Seperti telah dikatakan, kebiasaan makan tidak dapat dilepaskan dari nilai sosial-budaya masyarakat. Di sisi lain, kebiasaan makan juga erat dengan kesehatan dan generasi.
Faktor budaya layaknya gender dan kelas sosial masih memengaruhi siapa yang mendapat asupan makanan, jenis makanan yang didapat dan banyaknya. Misalnya dalam hal ini, masyarakat dengan sistem partriarki akan cenderung mengutamakan jatah makanan ayah dibandingkan ibu. Padahal, kondisi ini ini berpeluang menyebabkan kekurangan gizi pada wanita, terutama wanita hamil yang tak pelak berkontribusi pada perkembangan janin dan generasi penerusnya.
Sudah saatnya menyadari bahwa apa yang dimakan masyarakat berpengaruh besar terhadap kehidupan, juga menunjukkan bagaimana perkembangan generasi dalam suatu masyarakat.

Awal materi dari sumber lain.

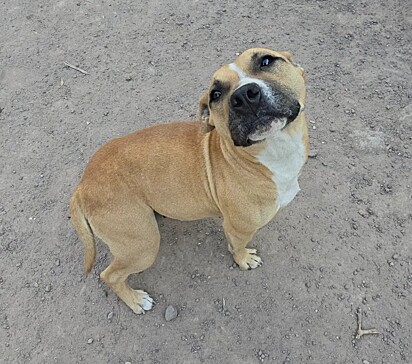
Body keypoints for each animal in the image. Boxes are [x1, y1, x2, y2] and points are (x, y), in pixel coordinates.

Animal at [71, 48, 308, 314]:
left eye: (266, 61)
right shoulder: (238, 228)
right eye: (216, 94)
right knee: (109, 275)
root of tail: (83, 185)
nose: (244, 96)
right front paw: (244, 260)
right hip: (142, 244)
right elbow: (237, 247)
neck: (274, 153)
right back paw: (135, 300)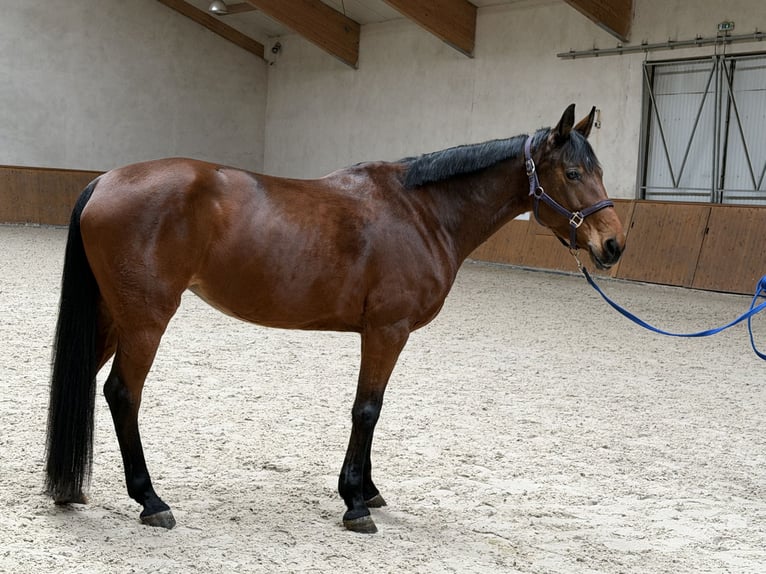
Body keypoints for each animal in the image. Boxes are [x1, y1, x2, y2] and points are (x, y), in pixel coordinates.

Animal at [45, 104, 625, 534]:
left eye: (600, 171)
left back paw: (68, 488)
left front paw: (368, 489)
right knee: (122, 393)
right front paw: (355, 503)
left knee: (84, 380)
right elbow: (367, 409)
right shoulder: (386, 331)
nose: (614, 245)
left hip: (111, 317)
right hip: (144, 319)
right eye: (572, 173)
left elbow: (372, 409)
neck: (422, 213)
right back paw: (151, 500)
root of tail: (105, 181)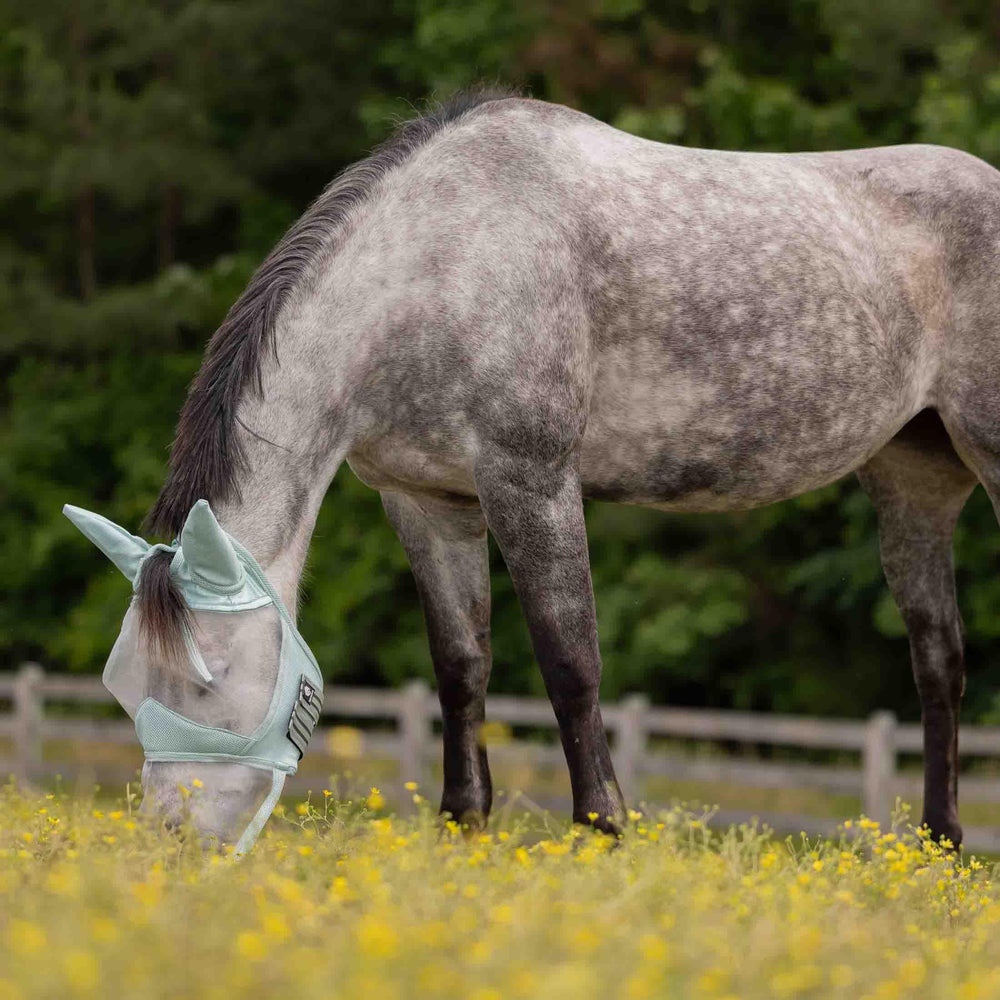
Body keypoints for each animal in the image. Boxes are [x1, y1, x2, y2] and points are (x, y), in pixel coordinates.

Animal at [92, 86, 1000, 848]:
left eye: (207, 682)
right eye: (125, 684)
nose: (171, 841)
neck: (439, 266)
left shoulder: (531, 482)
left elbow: (571, 663)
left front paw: (602, 830)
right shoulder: (427, 501)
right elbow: (461, 668)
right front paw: (464, 824)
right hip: (913, 484)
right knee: (939, 663)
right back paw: (939, 847)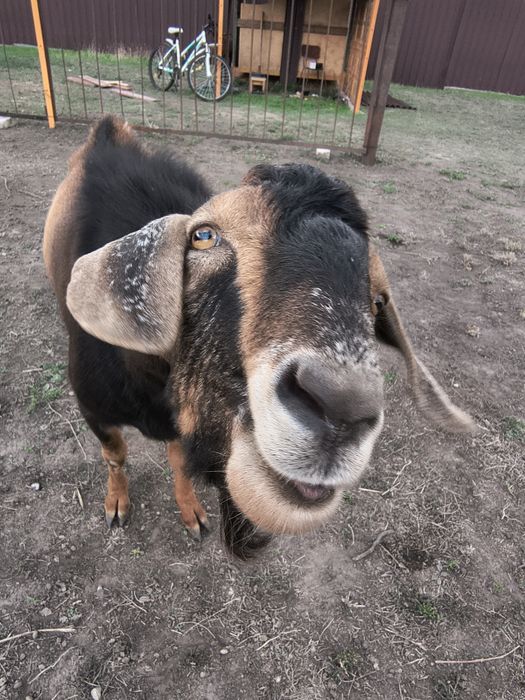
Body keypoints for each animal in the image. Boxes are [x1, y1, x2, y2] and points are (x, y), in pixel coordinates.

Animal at [43, 116, 473, 558]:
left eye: (376, 300)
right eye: (203, 236)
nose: (342, 407)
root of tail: (108, 130)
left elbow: (178, 460)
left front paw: (191, 511)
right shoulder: (94, 410)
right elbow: (115, 454)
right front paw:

Sehingga, memahami keterkaitan antara kebiasaan makan, sistem keluarga dan pengolahan makanan yang baik selayaknya tidak hanya menjadi buah kampanye, tetapi bagian dari budaya masyarakat yang mendukung upaya peningkatan status gizi masyarakat agar lebih tepat guna dan tepat sasaran. Tentu saja, ketercapaian proses ini secara bertahap akan menyokong transformasi kesehatan dan pembentukan manusia menuju arah yang positif.